*** SOURCE DATA

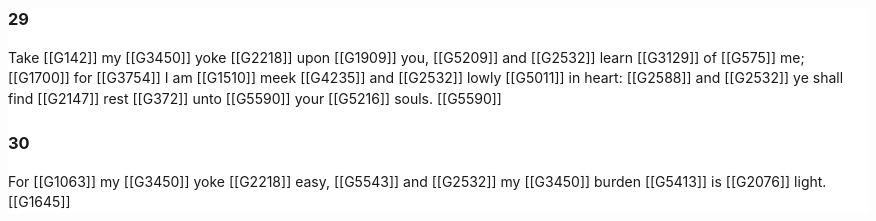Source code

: ### 29
Take [[G142]] my [[G3450]] yoke [[G2218]] upon [[G1909]] you, [[G5209]] and [[G2532]] learn [[G3129]] of [[G575]] me; [[G1700]] for [[G3754]] I am [[G1510]] meek [[G4235]] and [[G2532]] lowly [[G5011]] in heart: [[G2588]] and [[G2532]] ye shall find [[G2147]] rest [[G372]] unto [[G5590]] your [[G5216]] souls. [[G5590]]

### 30
For [[G1063]] my [[G3450]] yoke [[G2218]] easy, [[G5543]] and [[G2532]] my [[G3450]] burden [[G5413]] is [[G2076]] light. [[G1645]]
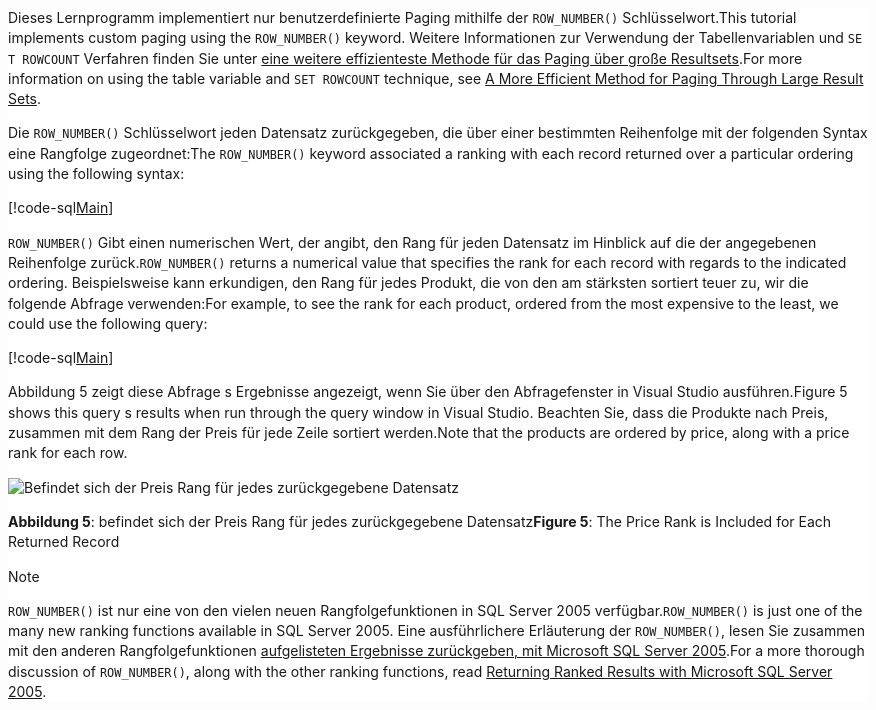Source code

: <span data-ttu-id="f5fa4-196">Dieses Lernprogramm implementiert nur benutzerdefinierte Paging mithilfe der `ROW_NUMBER()` Schlüsselwort.</span><span class="sxs-lookup"><span data-stu-id="f5fa4-196">This tutorial implements custom paging using the `ROW_NUMBER()` keyword.</span></span> <span data-ttu-id="f5fa4-197">Weitere Informationen zur Verwendung der Tabellenvariablen und `SET ROWCOUNT` Verfahren finden Sie unter [eine weitere effizienteste Methode für das Paging über große Resultsets](http://www.4guysfromrolla.com/webtech/042606-1.shtml).</span><span class="sxs-lookup"><span data-stu-id="f5fa4-197">For more information on using the table variable and `SET ROWCOUNT` technique, see [A More Efficient Method for Paging Through Large Result Sets](http://www.4guysfromrolla.com/webtech/042606-1.shtml).</span></span>

<span data-ttu-id="f5fa4-198">Die `ROW_NUMBER()` Schlüsselwort jeden Datensatz zurückgegeben, die über einer bestimmten Reihenfolge mit der folgenden Syntax eine Rangfolge zugeordnet:</span><span class="sxs-lookup"><span data-stu-id="f5fa4-198">The `ROW_NUMBER()` keyword associated a ranking with each record returned over a particular ordering using the following syntax:</span></span>


[!code-sql[Main](efficiently-paging-through-large-amounts-of-data-vb/samples/sample3.sql)]

<span data-ttu-id="f5fa4-199">`ROW_NUMBER()` Gibt einen numerischen Wert, der angibt, den Rang für jeden Datensatz im Hinblick auf die der angegebenen Reihenfolge zurück.</span><span class="sxs-lookup"><span data-stu-id="f5fa4-199">`ROW_NUMBER()` returns a numerical value that specifies the rank for each record with regards to the indicated ordering.</span></span> <span data-ttu-id="f5fa4-200">Beispielsweise kann erkundigen, den Rang für jedes Produkt, die von den am stärksten sortiert teuer zu, wir die folgende Abfrage verwenden:</span><span class="sxs-lookup"><span data-stu-id="f5fa4-200">For example, to see the rank for each product, ordered from the most expensive to the least, we could use the following query:</span></span>


[!code-sql[Main](efficiently-paging-through-large-amounts-of-data-vb/samples/sample4.sql)]

<span data-ttu-id="f5fa4-201">Abbildung 5 zeigt diese Abfrage s Ergebnisse angezeigt, wenn Sie über den Abfragefenster in Visual Studio ausführen.</span><span class="sxs-lookup"><span data-stu-id="f5fa4-201">Figure 5 shows this query s results when run through the query window in Visual Studio.</span></span> <span data-ttu-id="f5fa4-202">Beachten Sie, dass die Produkte nach Preis, zusammen mit dem Rang der Preis für jede Zeile sortiert werden.</span><span class="sxs-lookup"><span data-stu-id="f5fa4-202">Note that the products are ordered by price, along with a price rank for each row.</span></span>


![Befindet sich der Preis Rang für jedes zurückgegebene Datensatz](efficiently-paging-through-large-amounts-of-data-vb/_static/image5.png)

<span data-ttu-id="f5fa4-204">**Abbildung 5**: befindet sich der Preis Rang für jedes zurückgegebene Datensatz</span><span class="sxs-lookup"><span data-stu-id="f5fa4-204">**Figure 5**: The Price Rank is Included for Each Returned Record</span></span>


> [!NOTE]
> <span data-ttu-id="f5fa4-205">`ROW_NUMBER()` ist nur eine von den vielen neuen Rangfolgefunktionen in SQL Server 2005 verfügbar.</span><span class="sxs-lookup"><span data-stu-id="f5fa4-205">`ROW_NUMBER()` is just one of the many new ranking functions available in SQL Server 2005.</span></span> <span data-ttu-id="f5fa4-206">Eine ausführlichere Erläuterung der `ROW_NUMBER()`, lesen Sie zusammen mit den anderen Rangfolgefunktionen [aufgelisteten Ergebnisse zurückgeben, mit Microsoft SQL Server 2005](http://www.4guysfromrolla.com/webtech/010406-1.shtml).</span><span class="sxs-lookup"><span data-stu-id="f5fa4-206">For a more thorough discussion of `ROW_NUMBER()`, along with the other ranking functions, read [Returning Ranked Results with Microsoft SQL Server 2005](http://www.4guysfromrolla.com/webtech/010406-1.shtml).</span></span>
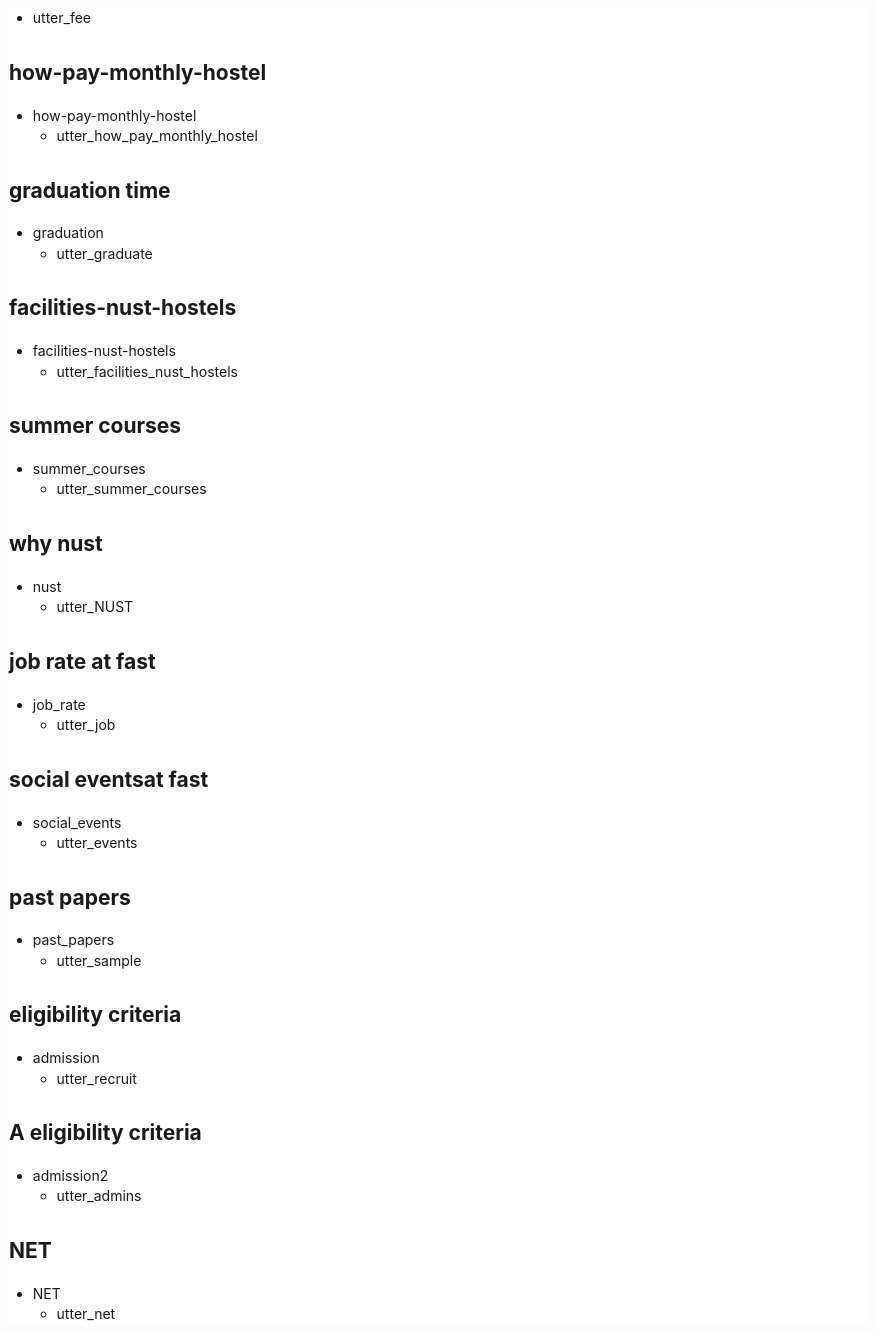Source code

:   - utter_fee
## how-pay-monthly-hostel
* how-pay-monthly-hostel
  - utter_how_pay_monthly_hostel




## graduation time
* graduation
  - utter_graduate
## facilities-nust-hostels
* facilities-nust-hostels
  - utter_facilities_nust_hostels




## summer courses
* summer_courses
  - utter_summer_courses

## why nust
* nust
  - utter_NUST

## job rate at fast
* job_rate
  - utter_job

## social eventsat fast
* social_events
  - utter_events

## past papers
* past_papers
  - utter_sample

## eligibility criteria
* admission
  - utter_recruit

## A eligibility criteria
* admission2
  - utter_admins

## NET
* NET
  - utter_net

******

PROBLEM REQUIREMENTS: Word for word, retype the lines from the one containing "- utter_how_pay_monthly_hostel" through the final line of the data, including both ends and nothing more.

THE ANSWER:
  - utter_how_pay_monthly_hostel




## graduation time
* graduation
  - utter_graduate
## facilities-nust-hostels
* facilities-nust-hostels
  - utter_facilities_nust_hostels




## summer courses
* summer_courses
  - utter_summer_courses

## why nust
* nust
  - utter_NUST

## job rate at fast
* job_rate
  - utter_job

## social eventsat fast
* social_events
  - utter_events

## past papers
* past_papers
  - utter_sample

## eligibility criteria
* admission
  - utter_recruit

## A eligibility criteria
* admission2
  - utter_admins

## NET
* NET
  - utter_net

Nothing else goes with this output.